Güncelleme Tarihi:
Açıklamada şu ifadelere yer verildi:
"Türkiye’de basın özgürlüğünün olmadığı dünyada tartışılırken, gazeteciler bir kez daha hoyratça gözaltına alındı. Diyarbakır’da olaylar sonrası gazetelerin, haber ajanslarının ve derneğin bulunduğu binaya 1 kişinin kaçtığı iddiasıyla baskın yapan güvenlik güçlerinin, kapı-cam kırarak içeri girmesi ve aceleyle çıkarıldığı anlaşılan tartışmalı bir arama kararıyla; gazetelerin arşivlerini, bilgisayarlarını tahrip etmesi sonucunda, 20’nin üzerinde gazeteciyi göz altına alması kabul edilemez. Halkın dilediği gazeteden, ajanstan haber alma hakkı vardır. Bu hakkın engellenmesi; yaygın haberleşmenin önüne çekilen settir ve seçime 1 ay kala böylesine hoyratça yaklaşımların sergilenmesi de düşündürücüdür. Ellerinde barut izi iddiasıyla gazetecilerin araştırma için gözlem altına alınması da kabul edilemez. Zaten gazetecilerin eline barut izi yakışmaz.

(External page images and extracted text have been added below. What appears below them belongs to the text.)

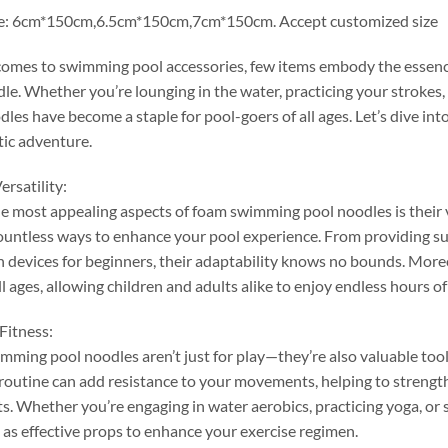
e
: 6
cm*150cm
,6.5
cm*150cm
,7
cm*150cm
.
Accept customized size
comes to swimming pool accessories
,
few items embody the essence
dle
.
Whether you’re lounging in the water
,
practicing your strokes
,
les have become a staple for pool-goers of all ages
.
Let’s dive in
tic adventure
.
ersatility
:
e most appealing aspects of foam swimming pool noodles is their v
ountless ways to enhance your pool experience
.
From providing su
n devices for beginners
,
their adaptability knows no bounds
.
More
ll ages
,
allowing children and adults alike to enjoy endless hours of
Fitness
:
ming pool noodles aren’t just for play—they’re also valuable tools
routine can add resistance to your movements
,
helping to streng
ts
.
Whether you’re engaging in water aerobics
,
practicing yoga
,
or 
 as effective props to enhance your exercise regimen
.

Medya binasının böylesine bir baskına uğraması ve gazetecilerin gözaltına alınması, iletişim yasağı getirilmesi, telefonlarının kapatılması gözdağıdır, korkutmadır. Hoyratça baskınların yaşanması güvensizlik ortamı yaratacağı gibi, korkutma ve gözdağının da yarar sağlamayacağı açıktır. İçişleri Bakanlığı ile Diyarbakır Valiliği’nden, hangi gazetecinin elinde barut izi varsa bunun bir an önce açıklanmasını istiyor, ülkeye özgür medya ikliminin yayılmasını bekliyoruz."